## DOCUMENT SECTION
=== Begin Enclosure ===

FastSpell focuses on a given language (the targeted language), that is provided as a parameter. Given a text (usually, a sentence), FastSpell will first predict its language by using fastText. For efficiency, only if the predicted language is the targeted language or a similar language according to a configurable list (see section [2](https://arxiv.org/html/2404.08345v1#S5.F2 "Figure 2 ‣ Custom configuration ‣ 5. Using FastSpell ‣ FastSpell: the LangId Magic Spell")), FastSpell will try to refine the fastText prediction by checking the sentence spelling with Hunspell for the targeted language and its similar languages. Depending on the ratio of spelling errors for each of the spell-checked languages, FastSpell will confirm the targeted language as the winner or replace it by the similar language with the lowest number of spelling errors. This is true for the aggressive mode . However, in the conservative mode, when there is not a clear winner after the spell-checking step, the language for that text can be tagged as "unknown". The full algorithm is shown in Appendix [B](https://arxiv.org/html/2404.08345v1#A2 "Appendix B The FastSpell Algorithm ‣ Figure 3 ‣ Appendix A Pre-configured similar languages ‣ FastSpell: the LangId Magic Spell").

5.Using FastSpell
-----------------

FastSpell can be installed to be used as a CLI tool or as a Python package. In both cases, besides a text, the only parameters that are needed are the targeted language (i.e. the language predicted by a prior language identification tool and the mode (either aggressive or conservative). In the example below, FastSpell receives English (en) as the targeted language and conservative (cons) as the mode. For the first sentence (Hello, world), FastSpell outputs English as the predicted language, for the second one (Hola, mundo), it outputs Spanish (es), refining the a priori prediction.

from fastspell import FastSpell
fsobj=FastSpell("en", mode="cons")
fsobj.getlang("Hello, world")
#’en’
fsobj.getlang("Hola, mundo")

=== End Enclosure ===

## SUPPLIED INFORMATION
=== Begin Enclosure ===

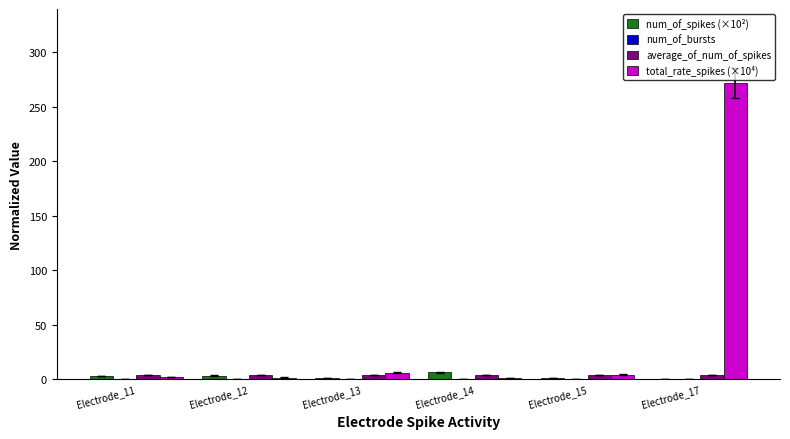

Count the number of categories in the chart.

6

=== End Enclosure ===

## WORK TASK
In the FastSpell excerpt, what can happen to a text's language in conservative mode when the spell-checking step produces no clear winner?

## EXERCISE OUTPUT
It can be tagged as "unknown".